14 de abril de 2012

PARK ROW E PICKUP : SAMUEL FULLER DE PRÓPRIO PUNHO



Nei Duclós

Prepare-se para levar uma surra: Samuel Fuller bate no espectador sem dó, usando os próprios punhos. Brigas homéricas entre homens e mulheres, todos se engalfinham numa luta de vida e morte em nome da paixão de viver e da liberdade de escolha. Dois filmes dele nos colocam nessa roda brutal confundida por alguns com pieguice (sempre existem os aristocratas do bom gosto) e que é apenas competência cinematográfica, sinceridade e transparência de alguém que assumia sua biografia com todos os frames.

Ex-repórter policial, Fuller escreveu,produziu e dirigiu Pickup on South Street (1953, traduzido para Anjo do Mal), sobre o carismático batedor de carteiras (Richard Widmarck, arrasador) que rouba um filme contendo segredos de estado que estava dentro da carteira de uma mulher no metrô (Jean Peters, magnífica) e seria vendido para os comunistas. Também escreveu,produziu e dirigiu em Park Row,de 1952, filmado em 14 dias sobre o início da imprensa americana e uma homenagem ao jornalismo, rebento de uma união entre a tradição e a ousadia. O casamento entre a imprensa bem comportada e a marrom resulta no fruto da liberdade de informar com responsabilidade, de não aborrecer o leitor e de seduzi-lo com a arte visual e da palavra e com a informação isenta sobre os fatos.

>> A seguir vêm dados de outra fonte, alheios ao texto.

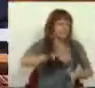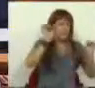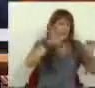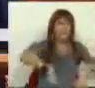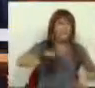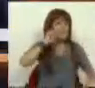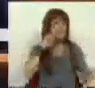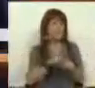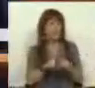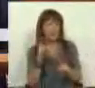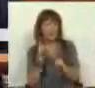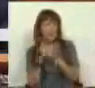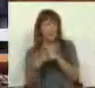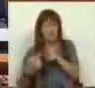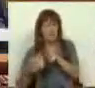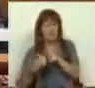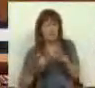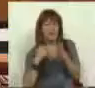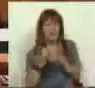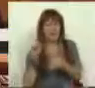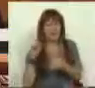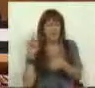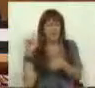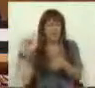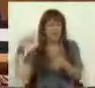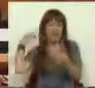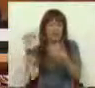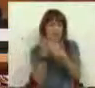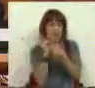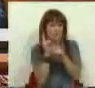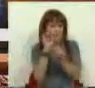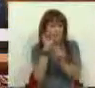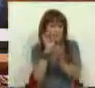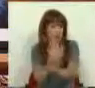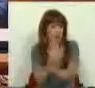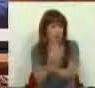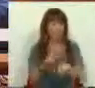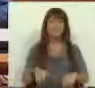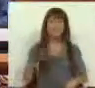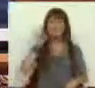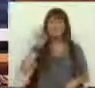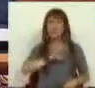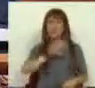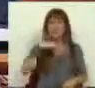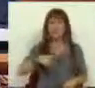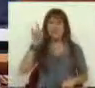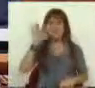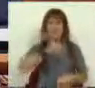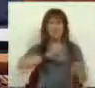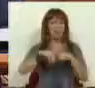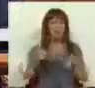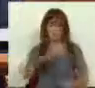e proteger os mesmos interesses de sempre de há 36 anos. Sr. Presidente, Srs. e Srs.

Park Row é uma aula de jornalismo. Por exemplo: nunca me convenci com a máxima de que "notícia não é quando o cachorro sacode o rabo, mas quando o rabo sacode o cachorro". Aprendi que a citação está errada, por isso não fazia sentido. O certo, dito por um veterano de redação no filme, é assim: Cachorro com lata amarrada no rabo não é notícia, só quando ele se virar e desamarrar a lata. Isso é bem diferente do “rabo sacudindo o cachorro”. Há também a coincidência de eventos da imprensa com os históricos, como a inauguração da Estátua da Liberdade. E a ruptura de hábitos arraigados, como a inovação de colocar caricatura e charges na capa do jornal, o que era considerado um escândalo no século 19.

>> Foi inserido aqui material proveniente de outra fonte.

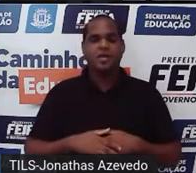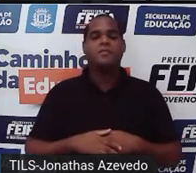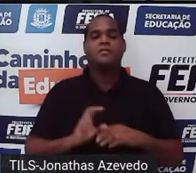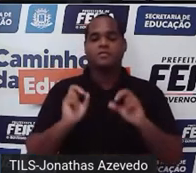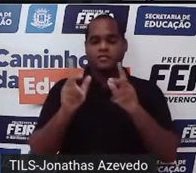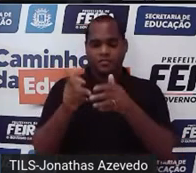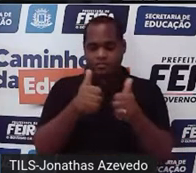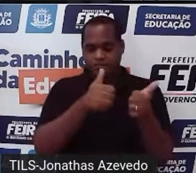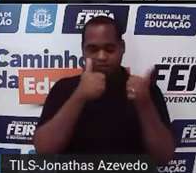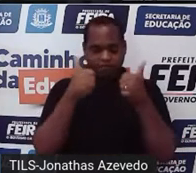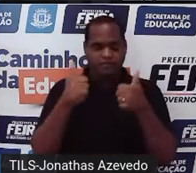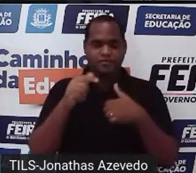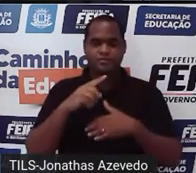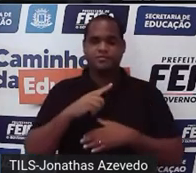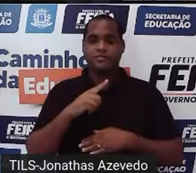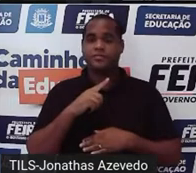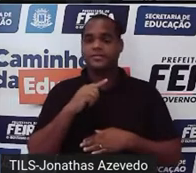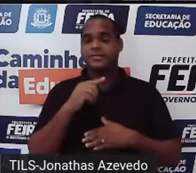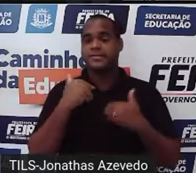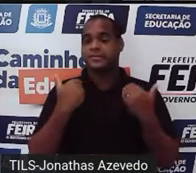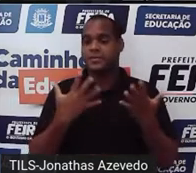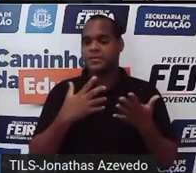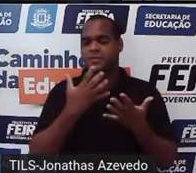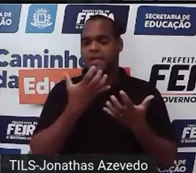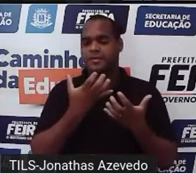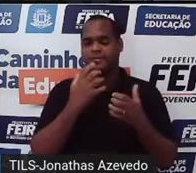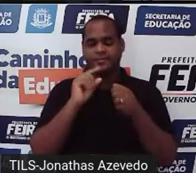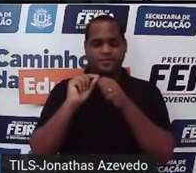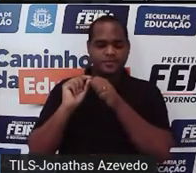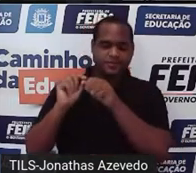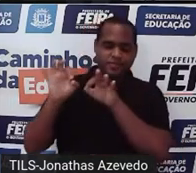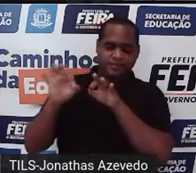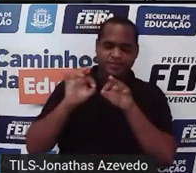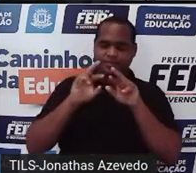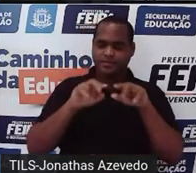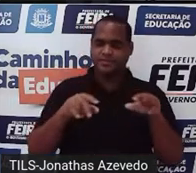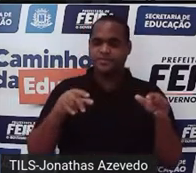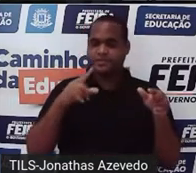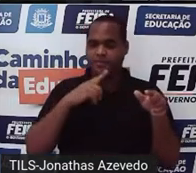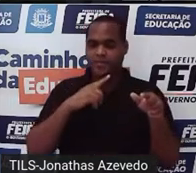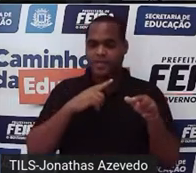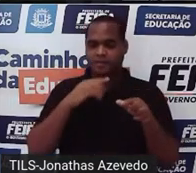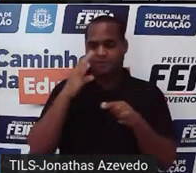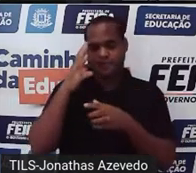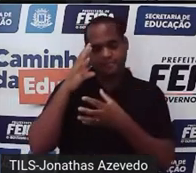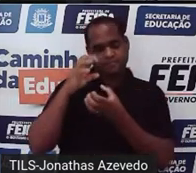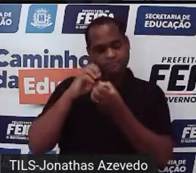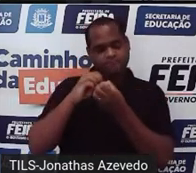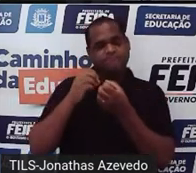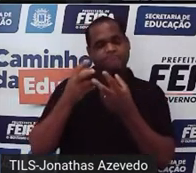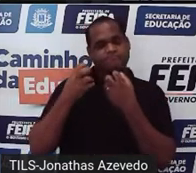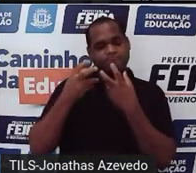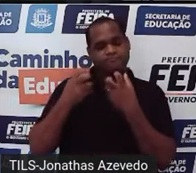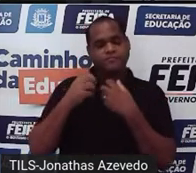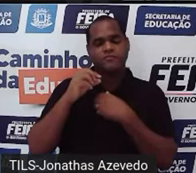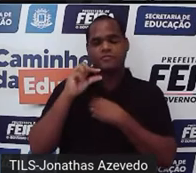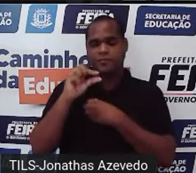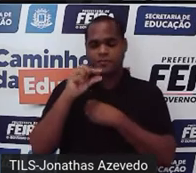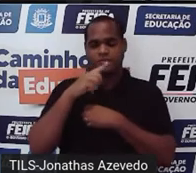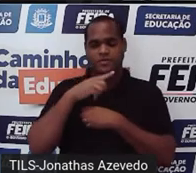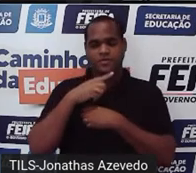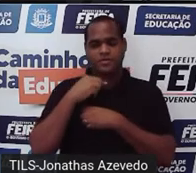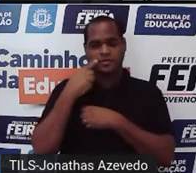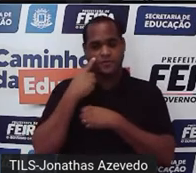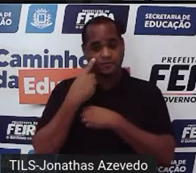Beleza. Então, o que é que eu queria fazer com você aqui agora? Para a gente resgatar um pouco do que a gente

Park Row era a rua dos periódicos, onde o repórter trabalhava para o Star, dirigido por uma mulher (no Brasil o filme se chama A Dama de Preto). Ele forçou sua saída e acabou diretor de um pequeno jornal de quatro páginas, que mexeu com a concorrência, que por sua vez contra-atacou com violência. História conhecida e repetida ao longo do tempo. O encantador no filme é a gana da equipe do pasquim, onde todos pagam para trabalhar em favor de um projeto que tem tudo para vencer. Fuller uma vez disse, em Pierrot Le Fou, de Godard, que cinema é emoção. Nada mais verdadeiro em suas obras de autor.

Ele põe garra em tudo o que faz. Os beijos são irreversíveis, contundentes, enchem a tela. O beijo que começou como assédio em Pickup acaba despertando o sentimento, redimindo assim o casal de criminosos. Em Park Row, a muilher que perseguiu seu ex-repórter se arrepende e acaba salvando o jornal do concorrente. Em Pickup o casal deixa o mundo das trangressões, seduzidos pela beleza do amor. A personagem Moe, inesquecível criação da genial Thelma Ritter, deixa de denunciar pessoas à polícia para salvar vidas. É a remissão dos pecados, recorrente em Samuel Fuller, um homem de princípios mas sem falso moralismo, que abre a guarda para a chance de seus personagens darem a volta por cima escolhendo a liberdade.



RETORNO - Imagens desta edição: na primeira foto, Thelma Ritter e Richard Widmarck em Pickup on the South Street; na segunda, cena de Park Row.